* **Work order**
Pull out every line in the items below that contains the word "Expenses", counting a line only when its capitalization matches.

* **Supplied information**
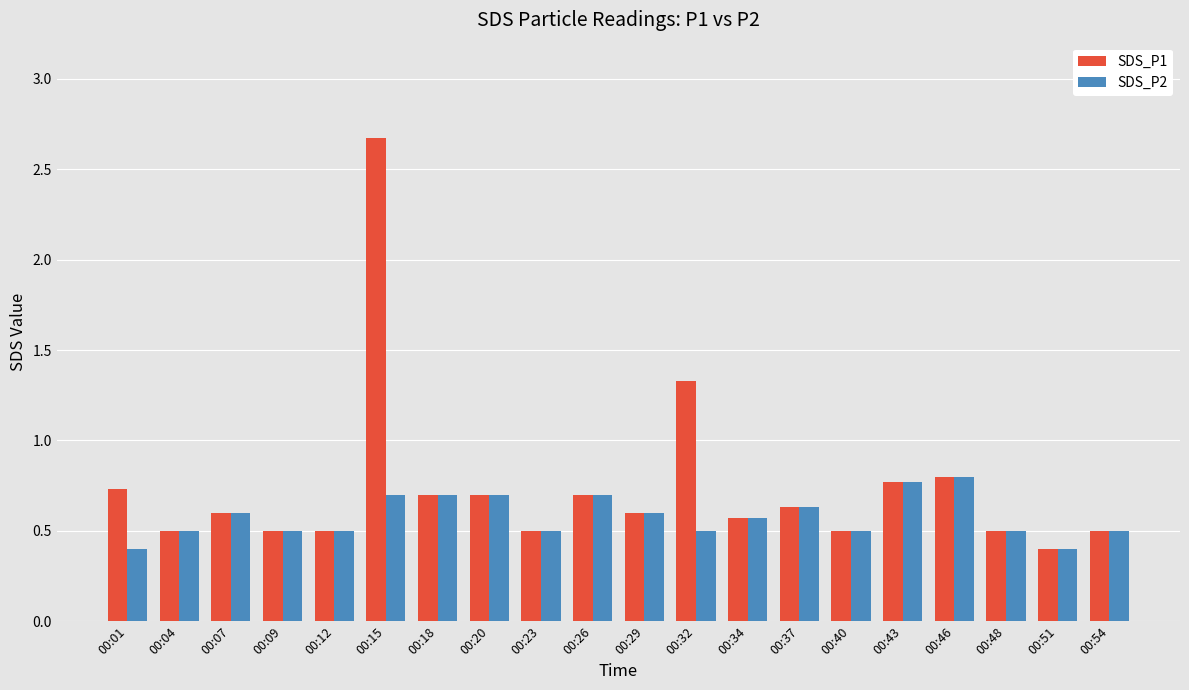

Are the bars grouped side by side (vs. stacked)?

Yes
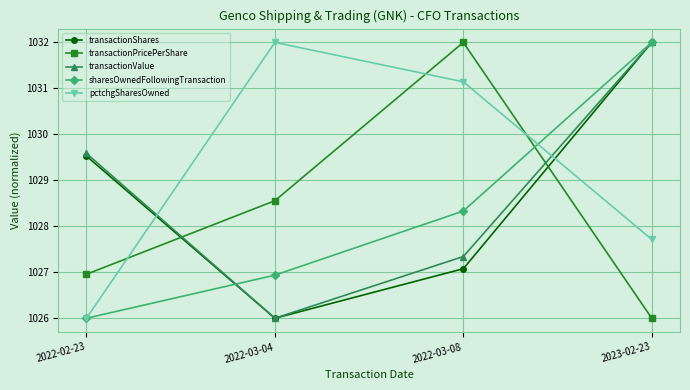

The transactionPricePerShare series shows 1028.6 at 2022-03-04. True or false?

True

--

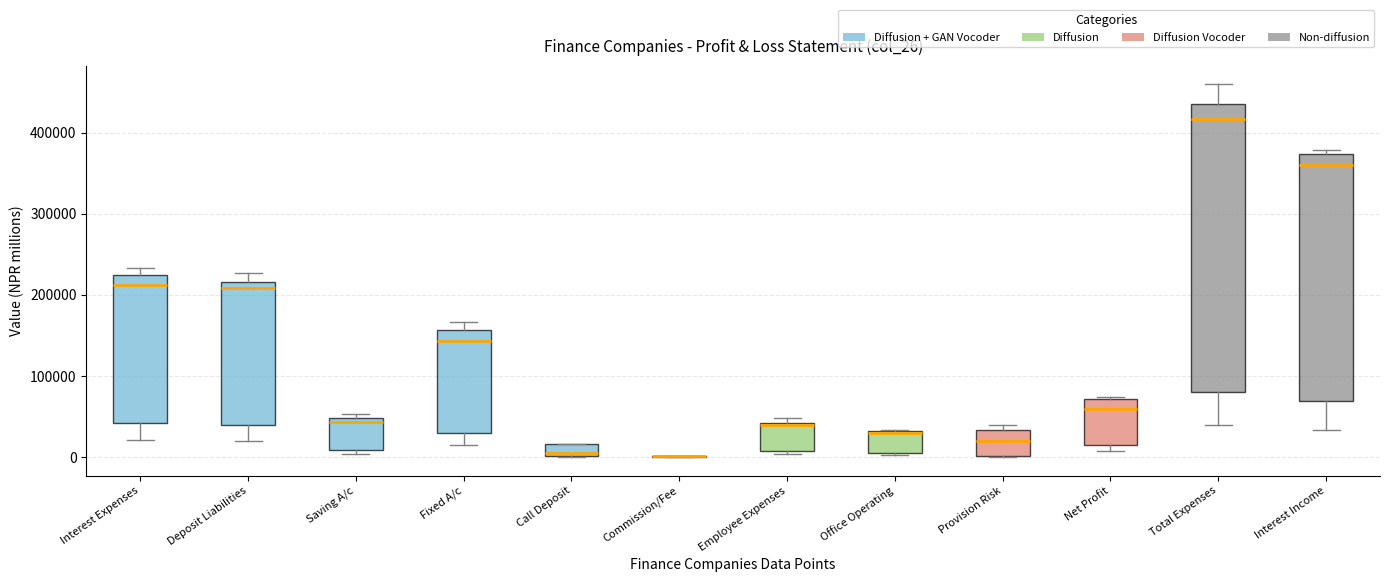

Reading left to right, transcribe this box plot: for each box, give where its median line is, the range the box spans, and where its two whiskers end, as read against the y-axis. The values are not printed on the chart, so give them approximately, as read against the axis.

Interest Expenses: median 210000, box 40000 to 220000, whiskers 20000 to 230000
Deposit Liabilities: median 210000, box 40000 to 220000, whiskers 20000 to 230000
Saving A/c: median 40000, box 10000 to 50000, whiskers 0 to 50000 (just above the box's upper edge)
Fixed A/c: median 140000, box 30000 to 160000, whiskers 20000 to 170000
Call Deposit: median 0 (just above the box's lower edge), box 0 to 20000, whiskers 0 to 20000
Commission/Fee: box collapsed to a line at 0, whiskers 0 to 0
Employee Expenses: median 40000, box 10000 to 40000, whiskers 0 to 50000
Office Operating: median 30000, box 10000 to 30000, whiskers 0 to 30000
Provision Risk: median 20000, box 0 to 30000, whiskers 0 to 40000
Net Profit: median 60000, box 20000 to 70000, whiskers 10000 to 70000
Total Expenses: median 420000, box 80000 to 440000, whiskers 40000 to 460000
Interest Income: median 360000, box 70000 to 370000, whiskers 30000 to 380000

==

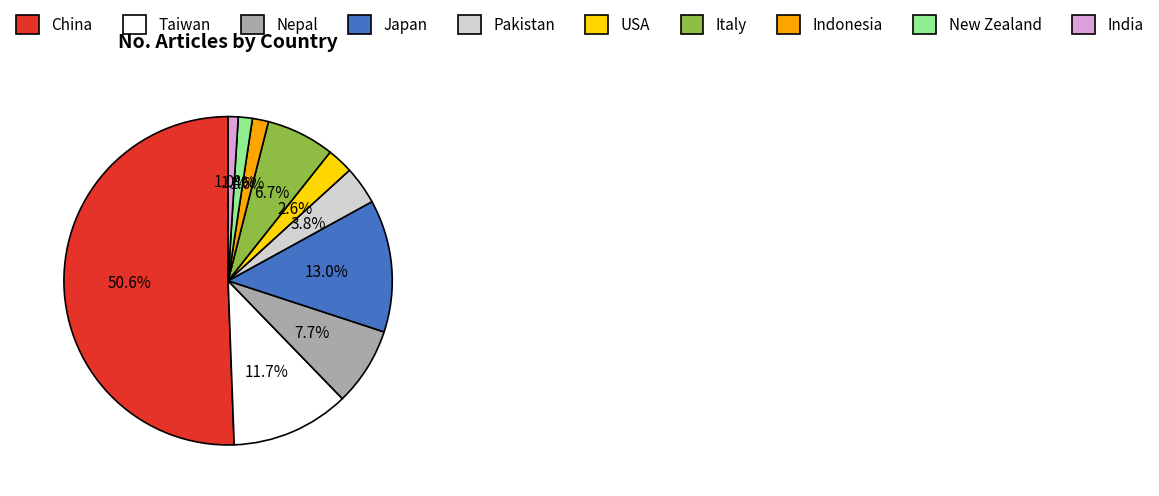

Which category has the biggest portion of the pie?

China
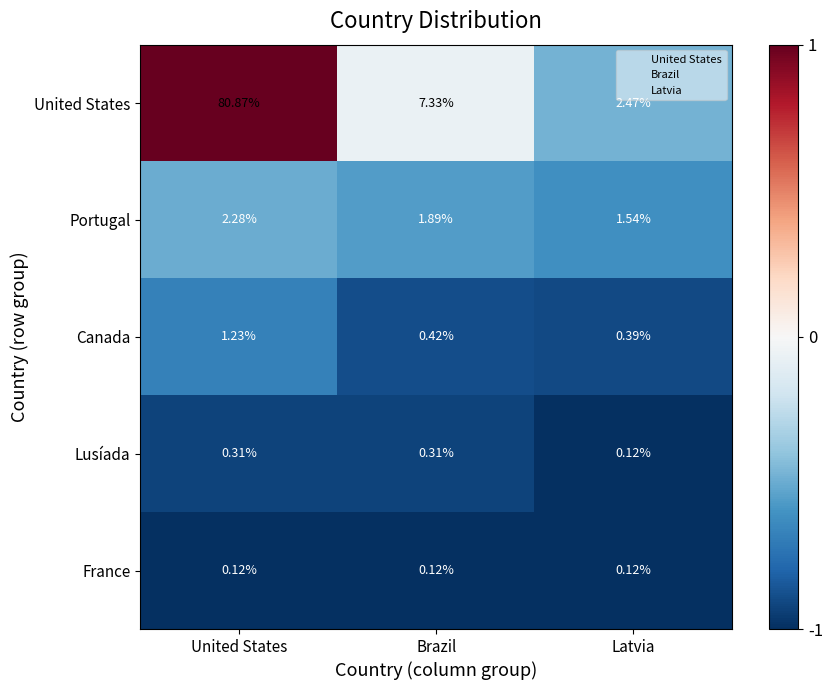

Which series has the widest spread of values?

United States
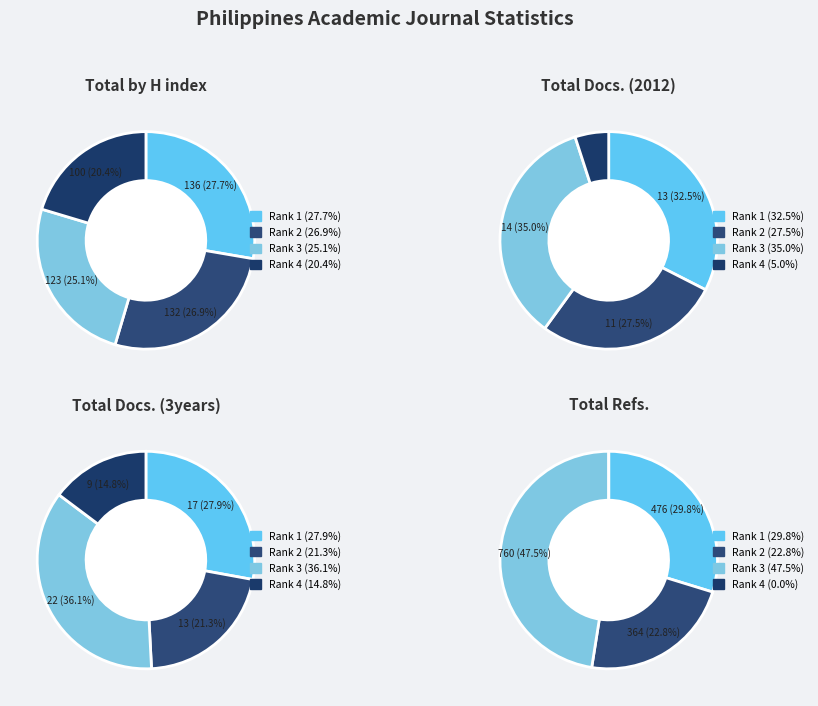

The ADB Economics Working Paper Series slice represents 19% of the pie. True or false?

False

* **Answer to the problem**
Interest Expenses: median 210000, box 40000 to 220000, whiskers 20000 to 230000
Employee Expenses: median 40000, box 10000 to 40000, whiskers 0 to 50000
Total Expenses: median 420000, box 80000 to 440000, whiskers 40000 to 460000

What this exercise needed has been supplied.